**WHAT YOU NEED TO DO**
Lines from the entries below that hold "Jahren" form the answer; copy all of them.

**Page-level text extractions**
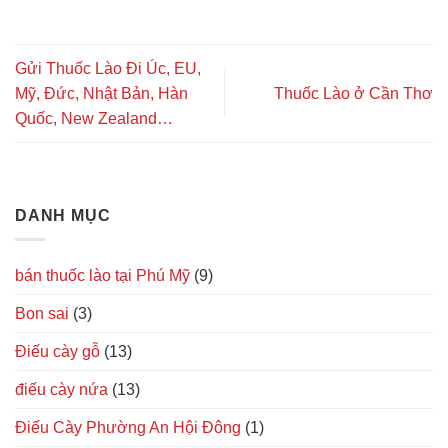
Gửi Thuốc Lào Đi Úc, EU,
Mỹ, Đức, Nhật Bản, Hàn
Thuốc Lào ở Cần Thơ
Quốc, New Zealand…
DANH MỤC
bán thuốc lào tại Phú Mỹ
(9)
Bon sai
(3)
Điếu cày gỗ
(13)
điếu cày nứa
(13)
Điếu Cày Phường An Hội Đông
(1)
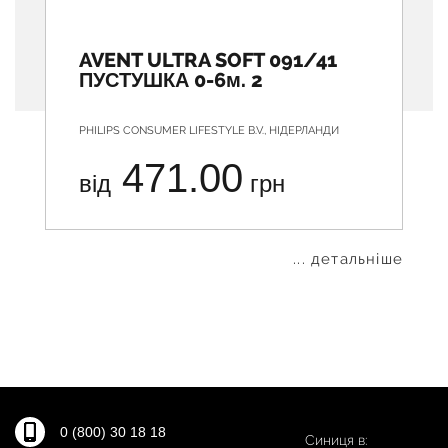
AVENT ULTRA SOFT 091/41
ПУСТУШКА 0-6м. 2
PHILIPS CONSUMER LIFESTYLE B.V., НІДЕРЛАНДИ
471.00
від
грн
... детальніше
0 (800) 30 18 18
Синиця в:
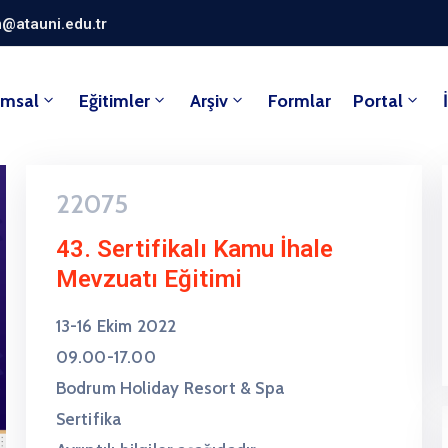
@atauni.edu.tr
umsal
Eğitimler
Arşiv
Formlar
Portal
22075
43. Sertifikalı Kamu İhale
Mevzuatı Eğitimi
13-16 Ekim 2022
09.00-17.00
Bodrum Holiday Resort & Spa
Sertifika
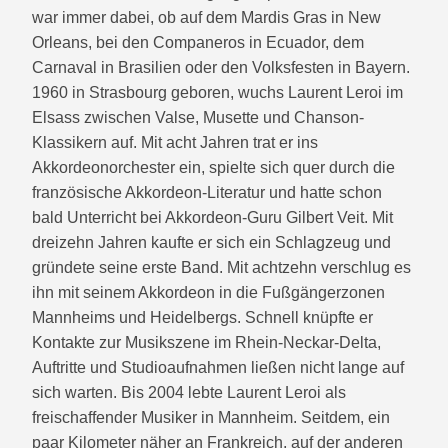
war immer dabei, ob auf dem Mardis Gras in New
Orleans, bei den Companeros in Ecuador, dem
Carnaval in Brasilien oder den Volksfesten in Bayern.
1960 in Strasbourg geboren, wuchs Laurent Leroi im
Elsass zwischen Valse, Musette und Chanson-
Klassikern auf. Mit acht Jahren trat er ins
Akkordeonorchester ein, spielte sich quer durch die
französische Akkordeon-Literatur und hatte schon
bald Unterricht bei Akkordeon-Guru Gilbert Veit. Mit
dreizehn Jahren kaufte er sich ein Schlagzeug und
gründete seine erste Band. Mit achtzehn verschlug es
ihn mit seinem Akkordeon in die Fußgängerzonen
Mannheims und Heidelbergs. Schnell knüpfte er
Kontakte zur Musikszene im Rhein-Neckar-Delta,
Auftritte und Studioaufnahmen ließen nicht lange auf
sich warten. Bis 2004 lebte Laurent Leroi als
freischaffender Musiker in Mannheim. Seitdem, ein
paar Kilometer näher an Frankreich, auf der anderen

**FINAL ANSWER**
Klassikern auf. Mit acht Jahren trat er ins
dreizehn Jahren kaufte er sich ein Schlagzeug und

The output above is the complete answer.